Regulierungsfragen und andere Handelshemmnisse: Ein zentrales Anliegen von TTIP ist es, unnötige Kosten und verwaltungsbedingte Verzögerungen zu reduzieren und die Vereinbarkeit von Standards zu ermöglichen. Durch die Zusammenarbeit in Regulierungsfragen sollen effizientere, kostengünstigere und einheitliche Vorschriften etabliert werden. Dennoch muss festgehalten werden, dass KMU zum Großteil stark spezialisierte und innovative Unternehmen sind, die ein gewisses Produkt mit höchster Qualität herstellen. Sie sind dabei häufig Teil einer regionalen Wertschöpfungskette und verfügen nur bedingt über die nötigen finanziellen und personellen Ressourcen zur Ausweitung ihrer Unternehmensstruktur. Daher bleibt auch beim Wegfall bisher bestehender Handelshemmnisse ein möglicher Exportanstieg abzuwarten.

Dienstleistungen: Die EU und die USA sind die weltweit größten Dienstleistungsexporteure. Viele Dienstleistungsanbieter arbeiten in KMU oder als Teil einer Wertschöpfungskette von größeren Unternehmen. Diesen Dienstleistern könnten die verbesserte Rechtssicherheit und Marktzugangschancen, die TTIP in Aussicht stellt, zugutekommen.

Öffentliches Beschaffungswesen: Verbesserte Transparenz und ein leichterer Zugang zum öffentlichen Beschaffungswesen ist von großer Relevanz für KMU. Die öffentlichen Einrichtungen der EU und der USA kaufen eine breite Palette von Waren und Dienstleistungen von Unternehmen aus dem privaten Sektor. Dies könnte zu besseren Möglichkeiten für Branchen führen, die Beratungsdienstleistungen, Infrastruktur und ähnliche Produkte anbieten. Aus handwerklicher Sicht ist es jedoch fraglich, in welchem Maße KMU aus Europa oder Deutschland diese Möglichkeiten wahrnehmen können.
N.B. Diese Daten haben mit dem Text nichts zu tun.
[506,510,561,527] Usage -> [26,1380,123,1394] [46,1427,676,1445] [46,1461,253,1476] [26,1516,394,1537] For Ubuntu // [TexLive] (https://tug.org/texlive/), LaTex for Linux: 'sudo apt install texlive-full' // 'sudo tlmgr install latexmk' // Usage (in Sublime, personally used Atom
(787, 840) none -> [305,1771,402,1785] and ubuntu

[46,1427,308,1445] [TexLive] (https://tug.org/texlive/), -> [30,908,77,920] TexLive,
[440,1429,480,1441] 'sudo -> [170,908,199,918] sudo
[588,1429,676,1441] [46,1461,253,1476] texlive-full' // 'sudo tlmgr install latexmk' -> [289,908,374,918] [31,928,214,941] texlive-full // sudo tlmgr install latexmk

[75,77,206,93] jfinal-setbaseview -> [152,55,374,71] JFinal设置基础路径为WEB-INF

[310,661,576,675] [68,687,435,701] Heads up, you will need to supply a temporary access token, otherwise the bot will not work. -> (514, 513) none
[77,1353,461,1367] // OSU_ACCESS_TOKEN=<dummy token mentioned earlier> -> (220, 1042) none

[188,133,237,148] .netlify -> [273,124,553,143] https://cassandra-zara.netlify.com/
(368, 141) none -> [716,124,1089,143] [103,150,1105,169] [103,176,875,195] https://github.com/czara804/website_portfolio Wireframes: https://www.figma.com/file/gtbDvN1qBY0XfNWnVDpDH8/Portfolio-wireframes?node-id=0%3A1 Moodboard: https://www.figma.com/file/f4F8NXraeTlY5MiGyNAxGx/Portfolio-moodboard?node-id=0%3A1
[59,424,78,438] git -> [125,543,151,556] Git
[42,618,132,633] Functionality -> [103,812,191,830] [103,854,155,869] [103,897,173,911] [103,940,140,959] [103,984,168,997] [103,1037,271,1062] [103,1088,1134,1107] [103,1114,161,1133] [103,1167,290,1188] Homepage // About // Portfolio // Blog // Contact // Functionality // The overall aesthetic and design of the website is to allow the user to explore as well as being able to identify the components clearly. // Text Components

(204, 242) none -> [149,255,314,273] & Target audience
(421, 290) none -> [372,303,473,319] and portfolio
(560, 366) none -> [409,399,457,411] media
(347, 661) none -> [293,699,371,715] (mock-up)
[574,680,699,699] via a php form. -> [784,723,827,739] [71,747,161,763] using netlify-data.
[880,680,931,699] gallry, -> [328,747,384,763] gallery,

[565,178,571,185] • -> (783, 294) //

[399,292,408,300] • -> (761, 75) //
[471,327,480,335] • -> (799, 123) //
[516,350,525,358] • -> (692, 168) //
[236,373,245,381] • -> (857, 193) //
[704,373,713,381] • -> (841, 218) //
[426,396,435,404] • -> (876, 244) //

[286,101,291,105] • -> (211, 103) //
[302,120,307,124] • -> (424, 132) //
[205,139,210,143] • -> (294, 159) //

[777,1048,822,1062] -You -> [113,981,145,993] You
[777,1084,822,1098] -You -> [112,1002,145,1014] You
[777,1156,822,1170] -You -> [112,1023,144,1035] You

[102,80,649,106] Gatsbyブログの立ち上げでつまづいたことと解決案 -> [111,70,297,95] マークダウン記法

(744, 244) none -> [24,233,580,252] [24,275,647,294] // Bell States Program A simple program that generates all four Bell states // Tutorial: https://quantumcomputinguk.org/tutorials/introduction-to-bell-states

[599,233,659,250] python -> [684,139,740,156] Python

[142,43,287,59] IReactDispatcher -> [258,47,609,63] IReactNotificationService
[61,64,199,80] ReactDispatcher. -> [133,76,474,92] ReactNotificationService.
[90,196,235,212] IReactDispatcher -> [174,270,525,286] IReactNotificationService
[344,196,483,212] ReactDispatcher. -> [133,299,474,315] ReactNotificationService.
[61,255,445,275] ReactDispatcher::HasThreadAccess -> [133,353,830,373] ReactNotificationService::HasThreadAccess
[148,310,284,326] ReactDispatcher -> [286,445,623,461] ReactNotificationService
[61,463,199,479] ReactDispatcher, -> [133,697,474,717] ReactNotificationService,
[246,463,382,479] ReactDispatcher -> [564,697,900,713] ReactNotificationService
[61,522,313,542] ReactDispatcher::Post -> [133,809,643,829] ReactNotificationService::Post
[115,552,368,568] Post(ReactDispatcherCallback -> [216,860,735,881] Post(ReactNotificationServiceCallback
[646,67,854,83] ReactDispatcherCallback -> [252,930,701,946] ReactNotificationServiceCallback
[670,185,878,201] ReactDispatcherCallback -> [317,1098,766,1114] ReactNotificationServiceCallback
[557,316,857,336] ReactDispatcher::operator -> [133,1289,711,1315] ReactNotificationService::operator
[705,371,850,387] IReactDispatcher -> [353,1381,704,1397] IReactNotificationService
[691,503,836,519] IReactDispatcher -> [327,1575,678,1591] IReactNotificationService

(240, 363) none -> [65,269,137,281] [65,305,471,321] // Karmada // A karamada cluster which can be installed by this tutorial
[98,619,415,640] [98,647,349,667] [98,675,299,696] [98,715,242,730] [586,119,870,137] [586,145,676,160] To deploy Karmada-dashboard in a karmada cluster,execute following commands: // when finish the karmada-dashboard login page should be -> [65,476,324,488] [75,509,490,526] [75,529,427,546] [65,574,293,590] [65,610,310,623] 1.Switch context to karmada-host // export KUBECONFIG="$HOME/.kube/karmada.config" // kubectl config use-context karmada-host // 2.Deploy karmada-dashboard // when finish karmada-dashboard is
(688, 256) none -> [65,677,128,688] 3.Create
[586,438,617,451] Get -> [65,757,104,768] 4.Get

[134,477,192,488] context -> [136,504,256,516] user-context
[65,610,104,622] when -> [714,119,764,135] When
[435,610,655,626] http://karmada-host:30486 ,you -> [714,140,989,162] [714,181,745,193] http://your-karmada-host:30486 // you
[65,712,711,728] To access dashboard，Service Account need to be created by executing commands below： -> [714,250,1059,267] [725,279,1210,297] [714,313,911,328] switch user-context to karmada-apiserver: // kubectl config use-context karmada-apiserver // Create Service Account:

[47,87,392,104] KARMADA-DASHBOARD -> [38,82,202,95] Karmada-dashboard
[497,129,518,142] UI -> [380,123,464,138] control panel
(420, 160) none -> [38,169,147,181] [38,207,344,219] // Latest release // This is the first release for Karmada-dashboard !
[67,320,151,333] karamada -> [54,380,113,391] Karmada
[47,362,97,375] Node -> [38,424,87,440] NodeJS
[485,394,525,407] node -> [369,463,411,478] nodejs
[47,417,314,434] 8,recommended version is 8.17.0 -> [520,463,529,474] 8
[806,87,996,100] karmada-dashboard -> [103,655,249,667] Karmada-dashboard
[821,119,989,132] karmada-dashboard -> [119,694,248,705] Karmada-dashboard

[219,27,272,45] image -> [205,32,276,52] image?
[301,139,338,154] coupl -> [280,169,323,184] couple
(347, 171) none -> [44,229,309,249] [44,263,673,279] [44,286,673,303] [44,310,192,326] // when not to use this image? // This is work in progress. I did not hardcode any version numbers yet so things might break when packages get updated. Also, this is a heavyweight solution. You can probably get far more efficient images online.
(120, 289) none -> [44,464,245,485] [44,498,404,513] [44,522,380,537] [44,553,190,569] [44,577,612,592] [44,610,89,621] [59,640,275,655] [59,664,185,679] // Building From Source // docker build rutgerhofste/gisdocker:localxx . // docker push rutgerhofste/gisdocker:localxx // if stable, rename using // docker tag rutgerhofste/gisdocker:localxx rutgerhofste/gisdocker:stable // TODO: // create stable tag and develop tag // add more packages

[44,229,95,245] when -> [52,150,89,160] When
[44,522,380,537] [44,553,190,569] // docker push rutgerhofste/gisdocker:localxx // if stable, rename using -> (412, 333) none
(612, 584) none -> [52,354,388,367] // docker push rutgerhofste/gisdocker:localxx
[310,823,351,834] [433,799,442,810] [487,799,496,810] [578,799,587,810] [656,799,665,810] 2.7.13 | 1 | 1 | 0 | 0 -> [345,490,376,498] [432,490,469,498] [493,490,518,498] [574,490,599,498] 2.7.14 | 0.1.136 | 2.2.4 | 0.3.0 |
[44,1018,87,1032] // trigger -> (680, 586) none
Allein aus Logistik- und Kapazitätsgründen könnte es für KMU auf beiden Seiten des Atlantiks schwer sein, sich mit international operierenden Unternehmen, die bereits eine feste Unternehmensstruktur und Ressourcen im Ausland haben, zu messen.

Rechte am geistigen Eigentum: KMU sind führend in Innovation und Kreativität. Daher brauchen sie eine starken Schutz der Rechte ihres geistigen Eigentums, gerade weil sie aufgrund von mangelnden Ressourcen besonders anfällig für die Verletzung dieser Rechte sind. TTIP will mit besonderem Fokus auf KMU einen starken Schutz des geistigen Eigentums gewährleisten.

Der momentane Entwurf sieht in diesem Zusammenhang sowie beim Schutz von Investitionen im Ausland sogenannte „Investor-State-Dispute-Settlement“ (ISDS) vor. Diese sollen im Falle eines Rechtsbruchs zur Schlichtung oder Rechtsprechung dienen. Im Moment sind diese Schiedsgerichte relativ intransparent konzipiert und im Durchschnitt  sehr kostenintensiv. Deshalb besteht Handlungsbedarf dahingehend, dass die Beilegung von Rechtsstreitigkeiten öffentlich und transparent ablaufen und die Kosten sich in einem für KMU erschwinglichen Rahmen halten. Es muss in jeden Fall verhindert werden, dass Regelungen zum Schutz von Gemeinwohlzielen durch Investitionsschutzbestimmungen ausgehebelt werden können.